=== Section Start ===
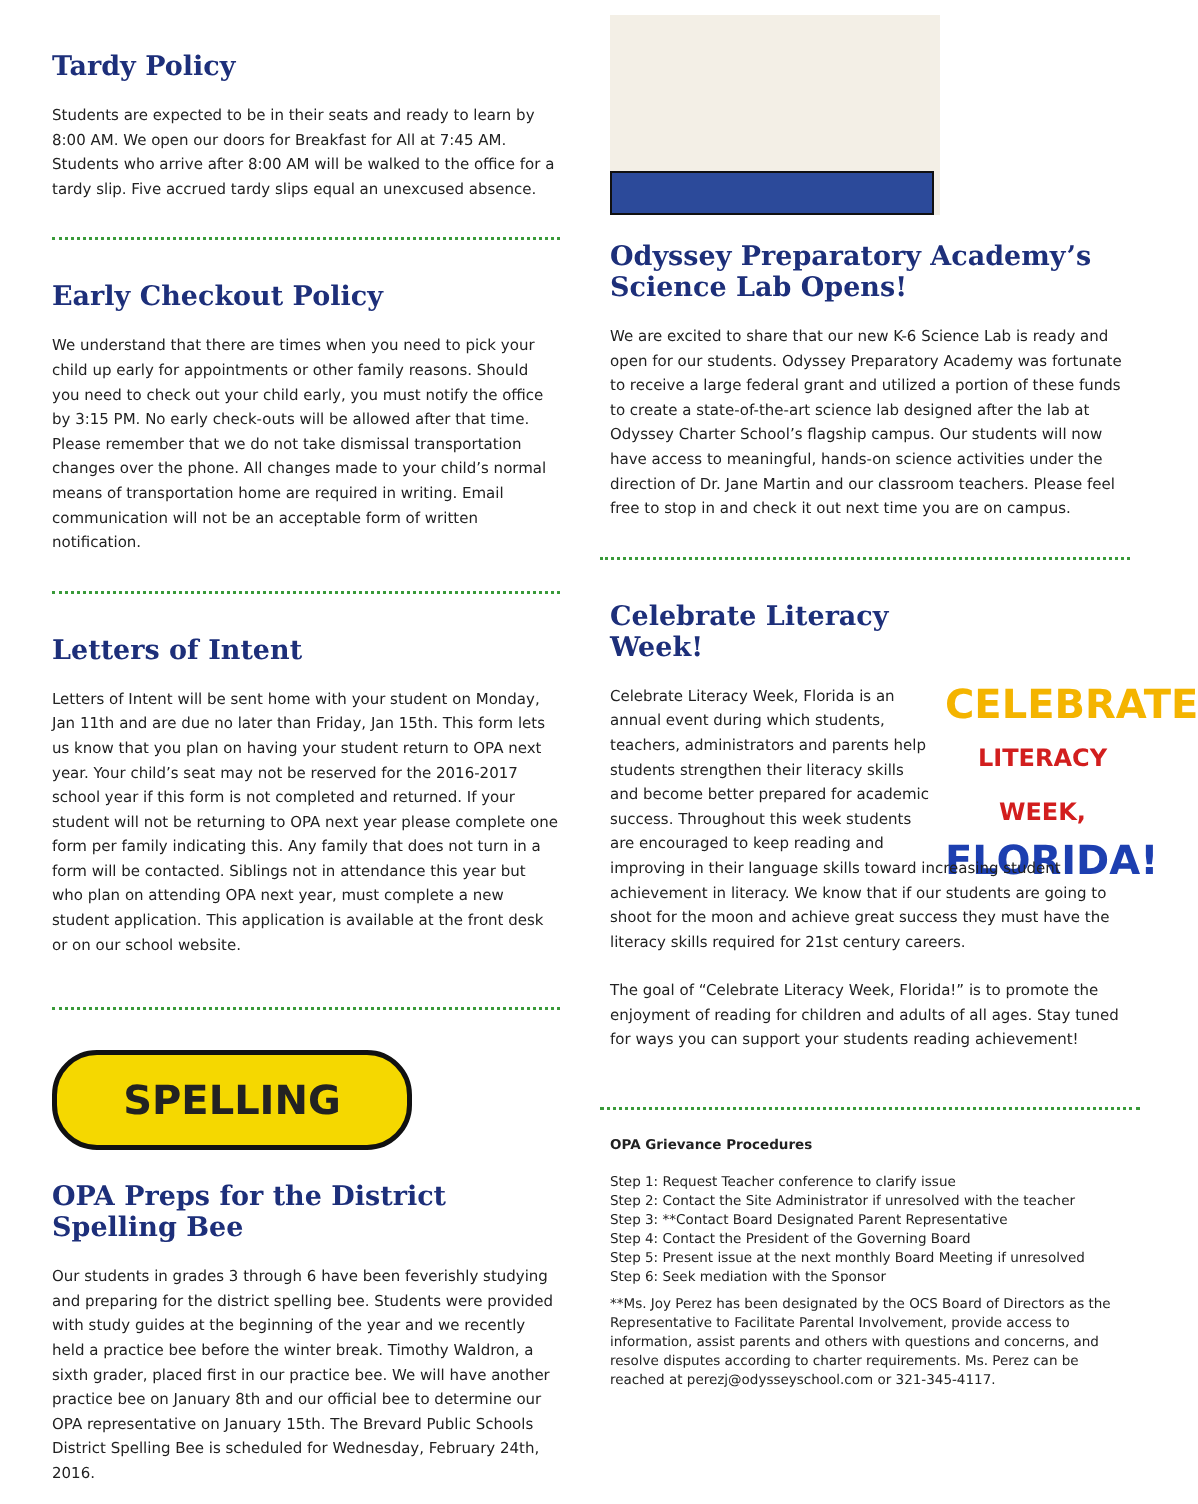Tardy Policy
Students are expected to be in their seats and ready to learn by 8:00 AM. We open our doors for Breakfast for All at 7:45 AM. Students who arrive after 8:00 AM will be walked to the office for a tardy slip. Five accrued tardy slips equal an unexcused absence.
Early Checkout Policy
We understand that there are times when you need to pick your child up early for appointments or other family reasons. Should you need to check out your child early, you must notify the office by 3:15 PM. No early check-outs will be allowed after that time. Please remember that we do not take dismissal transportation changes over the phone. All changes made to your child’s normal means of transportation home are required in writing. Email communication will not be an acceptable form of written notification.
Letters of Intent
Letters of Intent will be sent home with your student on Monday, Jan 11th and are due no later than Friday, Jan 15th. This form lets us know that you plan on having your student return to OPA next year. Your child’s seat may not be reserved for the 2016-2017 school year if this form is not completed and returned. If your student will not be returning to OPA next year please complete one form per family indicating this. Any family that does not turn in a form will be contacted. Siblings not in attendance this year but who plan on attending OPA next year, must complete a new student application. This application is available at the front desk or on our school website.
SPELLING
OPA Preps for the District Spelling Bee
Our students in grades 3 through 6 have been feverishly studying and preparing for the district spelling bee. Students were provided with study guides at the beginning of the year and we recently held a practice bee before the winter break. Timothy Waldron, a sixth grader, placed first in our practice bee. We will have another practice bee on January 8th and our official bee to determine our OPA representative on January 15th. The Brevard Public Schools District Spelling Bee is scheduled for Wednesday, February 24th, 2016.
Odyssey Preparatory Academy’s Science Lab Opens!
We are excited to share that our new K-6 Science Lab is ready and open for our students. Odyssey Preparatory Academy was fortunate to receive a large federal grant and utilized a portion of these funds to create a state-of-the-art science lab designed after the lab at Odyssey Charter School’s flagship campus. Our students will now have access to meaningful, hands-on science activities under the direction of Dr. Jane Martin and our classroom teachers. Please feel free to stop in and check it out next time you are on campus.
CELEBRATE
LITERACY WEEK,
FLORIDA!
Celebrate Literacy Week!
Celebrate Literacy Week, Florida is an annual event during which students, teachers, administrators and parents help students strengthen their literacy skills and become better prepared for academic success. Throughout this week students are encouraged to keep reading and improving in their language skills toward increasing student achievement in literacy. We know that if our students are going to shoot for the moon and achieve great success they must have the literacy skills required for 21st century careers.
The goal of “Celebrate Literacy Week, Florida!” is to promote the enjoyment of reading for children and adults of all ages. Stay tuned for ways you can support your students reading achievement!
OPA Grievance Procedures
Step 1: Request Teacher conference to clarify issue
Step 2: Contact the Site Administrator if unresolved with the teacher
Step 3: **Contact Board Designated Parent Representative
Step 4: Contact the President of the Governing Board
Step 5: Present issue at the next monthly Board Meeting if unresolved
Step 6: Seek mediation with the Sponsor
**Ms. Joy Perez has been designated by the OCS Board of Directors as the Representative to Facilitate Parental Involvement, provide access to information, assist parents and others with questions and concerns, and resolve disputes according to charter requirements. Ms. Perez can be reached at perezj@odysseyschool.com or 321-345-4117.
=== Section End ===
> TASK: Check the entries above line by line and return each one containing the word "issue".

> OUTPUT BELOW:
Step 1: Request Teacher conference to clarify issue
Step 5: Present issue at the next monthly Board Meeting if unresolved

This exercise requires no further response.